The Indiana Supreme Court has found that the Indiana Tax Court erred in requiring the state revenue department to produce more evidence of a proposed assessment of additional tax liability for a corporation. The justices reversed and remanded Indiana Department of State Revenue v. Rent-A-Center East, Inc., No. 49S10-1112-TA-683.
The Tax Court in May denied the revenue department’s motion for summary judgment and granted one in favor of Rent-A-Center East. The department failed to designate any facts to show it complied with Indiana Code 6-3-2-2(p), so it had not made a prima facie case that it is entitled to judgment as a matter of law regarding whether the department should consider alternatives to assessing tax based on a combined return.
But the justices determined the Tax Court incorrectly applied the combined scheme of state statute and trial rule requirements to the case.
Judge Martha Wentworth construed the tax statutes to require the revenue department to make its Trial Rule 56(C) prima facie showing by designating facts material to RAC East’s separate return from 2003 on income sources and the use of combined income tax return being reasonable and equitable. Then, the court denied the department’s motion after finding it didn’t comply with Indiana Code 6-3-2-2(p).

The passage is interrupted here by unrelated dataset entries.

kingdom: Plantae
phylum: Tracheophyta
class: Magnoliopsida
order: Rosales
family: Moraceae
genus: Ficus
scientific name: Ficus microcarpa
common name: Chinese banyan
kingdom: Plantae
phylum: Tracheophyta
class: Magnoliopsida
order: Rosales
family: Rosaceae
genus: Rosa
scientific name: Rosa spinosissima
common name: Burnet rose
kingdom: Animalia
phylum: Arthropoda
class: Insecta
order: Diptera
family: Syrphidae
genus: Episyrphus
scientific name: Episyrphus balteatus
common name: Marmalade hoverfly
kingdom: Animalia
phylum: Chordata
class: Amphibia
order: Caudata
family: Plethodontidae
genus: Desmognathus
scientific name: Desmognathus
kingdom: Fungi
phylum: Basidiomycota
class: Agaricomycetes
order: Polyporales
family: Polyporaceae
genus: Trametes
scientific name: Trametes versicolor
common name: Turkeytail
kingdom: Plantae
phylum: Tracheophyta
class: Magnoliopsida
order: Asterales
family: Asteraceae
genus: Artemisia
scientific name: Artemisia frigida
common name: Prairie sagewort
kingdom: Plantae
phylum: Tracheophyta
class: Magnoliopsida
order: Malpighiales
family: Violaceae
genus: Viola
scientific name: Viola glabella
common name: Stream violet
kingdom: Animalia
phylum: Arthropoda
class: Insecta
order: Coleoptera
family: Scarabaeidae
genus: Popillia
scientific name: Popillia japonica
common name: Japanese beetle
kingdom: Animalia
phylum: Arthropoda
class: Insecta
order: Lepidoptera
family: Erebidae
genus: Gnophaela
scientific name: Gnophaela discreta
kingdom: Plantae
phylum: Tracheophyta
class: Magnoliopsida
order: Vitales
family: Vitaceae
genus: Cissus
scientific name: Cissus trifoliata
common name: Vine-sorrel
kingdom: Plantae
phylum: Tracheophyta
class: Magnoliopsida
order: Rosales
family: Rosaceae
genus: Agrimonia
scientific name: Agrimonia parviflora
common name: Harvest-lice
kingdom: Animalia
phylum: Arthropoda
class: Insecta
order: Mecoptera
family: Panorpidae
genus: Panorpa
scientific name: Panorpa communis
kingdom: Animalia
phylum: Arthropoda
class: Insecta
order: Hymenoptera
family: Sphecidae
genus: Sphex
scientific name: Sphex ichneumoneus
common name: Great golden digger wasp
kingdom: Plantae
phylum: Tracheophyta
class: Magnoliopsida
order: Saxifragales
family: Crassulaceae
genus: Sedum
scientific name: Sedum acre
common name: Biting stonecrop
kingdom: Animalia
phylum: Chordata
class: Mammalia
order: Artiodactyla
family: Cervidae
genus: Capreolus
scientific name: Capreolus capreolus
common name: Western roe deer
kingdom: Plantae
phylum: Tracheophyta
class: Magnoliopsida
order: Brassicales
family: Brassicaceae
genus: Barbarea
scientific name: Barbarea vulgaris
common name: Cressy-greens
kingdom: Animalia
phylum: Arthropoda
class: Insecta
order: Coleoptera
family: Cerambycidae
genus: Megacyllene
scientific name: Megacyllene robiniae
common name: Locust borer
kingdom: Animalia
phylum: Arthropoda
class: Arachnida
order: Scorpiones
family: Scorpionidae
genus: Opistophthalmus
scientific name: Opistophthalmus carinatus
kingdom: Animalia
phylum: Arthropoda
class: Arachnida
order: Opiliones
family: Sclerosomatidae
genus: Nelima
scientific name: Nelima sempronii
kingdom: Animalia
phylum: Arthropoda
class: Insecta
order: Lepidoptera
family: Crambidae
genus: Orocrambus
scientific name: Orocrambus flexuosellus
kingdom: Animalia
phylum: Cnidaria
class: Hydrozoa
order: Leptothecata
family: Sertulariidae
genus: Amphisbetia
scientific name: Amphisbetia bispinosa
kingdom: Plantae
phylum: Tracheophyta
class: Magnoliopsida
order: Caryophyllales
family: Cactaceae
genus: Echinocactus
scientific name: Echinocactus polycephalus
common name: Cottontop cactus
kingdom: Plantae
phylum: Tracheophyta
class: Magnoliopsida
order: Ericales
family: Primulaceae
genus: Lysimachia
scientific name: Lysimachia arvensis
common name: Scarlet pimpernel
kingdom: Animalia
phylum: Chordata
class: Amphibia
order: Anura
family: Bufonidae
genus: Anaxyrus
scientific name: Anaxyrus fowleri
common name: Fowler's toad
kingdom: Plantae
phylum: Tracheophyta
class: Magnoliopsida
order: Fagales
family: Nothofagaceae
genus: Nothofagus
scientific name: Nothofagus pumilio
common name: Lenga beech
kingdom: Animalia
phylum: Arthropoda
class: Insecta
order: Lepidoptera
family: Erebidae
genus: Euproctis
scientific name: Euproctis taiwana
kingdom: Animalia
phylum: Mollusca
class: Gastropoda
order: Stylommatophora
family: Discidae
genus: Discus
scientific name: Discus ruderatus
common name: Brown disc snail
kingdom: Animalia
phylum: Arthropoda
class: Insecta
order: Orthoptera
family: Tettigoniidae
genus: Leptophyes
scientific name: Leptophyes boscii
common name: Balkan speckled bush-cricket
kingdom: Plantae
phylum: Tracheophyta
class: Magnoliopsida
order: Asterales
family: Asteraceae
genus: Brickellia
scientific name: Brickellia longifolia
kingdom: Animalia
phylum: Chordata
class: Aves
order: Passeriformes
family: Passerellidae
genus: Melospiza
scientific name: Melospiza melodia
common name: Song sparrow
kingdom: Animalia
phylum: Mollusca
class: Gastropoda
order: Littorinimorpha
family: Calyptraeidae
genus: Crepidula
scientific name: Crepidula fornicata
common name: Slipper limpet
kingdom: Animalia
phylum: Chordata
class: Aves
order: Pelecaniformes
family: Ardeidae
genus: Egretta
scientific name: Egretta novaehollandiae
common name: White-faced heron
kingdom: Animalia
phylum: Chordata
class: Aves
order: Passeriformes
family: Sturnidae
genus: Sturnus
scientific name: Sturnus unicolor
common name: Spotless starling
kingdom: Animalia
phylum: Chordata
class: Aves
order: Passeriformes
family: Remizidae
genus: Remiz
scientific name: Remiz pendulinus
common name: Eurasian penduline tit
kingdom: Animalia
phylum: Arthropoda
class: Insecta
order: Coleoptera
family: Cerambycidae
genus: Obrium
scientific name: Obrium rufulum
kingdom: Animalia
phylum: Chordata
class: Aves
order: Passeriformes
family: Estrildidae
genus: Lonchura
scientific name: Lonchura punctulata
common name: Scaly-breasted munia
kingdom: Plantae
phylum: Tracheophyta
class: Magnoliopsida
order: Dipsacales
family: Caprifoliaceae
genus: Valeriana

“We conclude that Section 6-3-2-2(p) and Trial Rule 56 must function together in a different way,” Chief Justice Randall Shepard wrote.
The justices found that the department may make a proposed assessment only if it reasonably believes that a person has not reported the proper amount of tax due, and it makes its assessment on the basis of the best information available. The General Assembly has provided that the notice of proposed assessment is prima facie evidence that the department’s claim for the unpaid tax is valid, Shepard wrote, so the burden of proving that the proposed assessment is wrong rests with the person against whom the proposed assessment is made.
“Nothing in the text of Section 6-3-2-2(p) indicates that the General Assembly intended it to trump the presumption of validity given to the proposed assessment, nor do we think it proper for a taxpayer resisting such an assessment simply to cite subsection (p) as a means of vitiating the Department’s prima facie showing.” Shepard wrote. “Rather, Section 6-3-2-2(p) reflects the Legislature’s codification of a rule of decision with respect to when a combined income tax return may permissibly be required. It serves as the evidentiary bar that must be evaluated at the end of the summary judgment analysis (or trial process), not a threshold over which the Department must pass at the beginning.”
The case is remanded to Wentworth to consider summary judgment motions on their merits in light of all the designated evidence the parties may tender.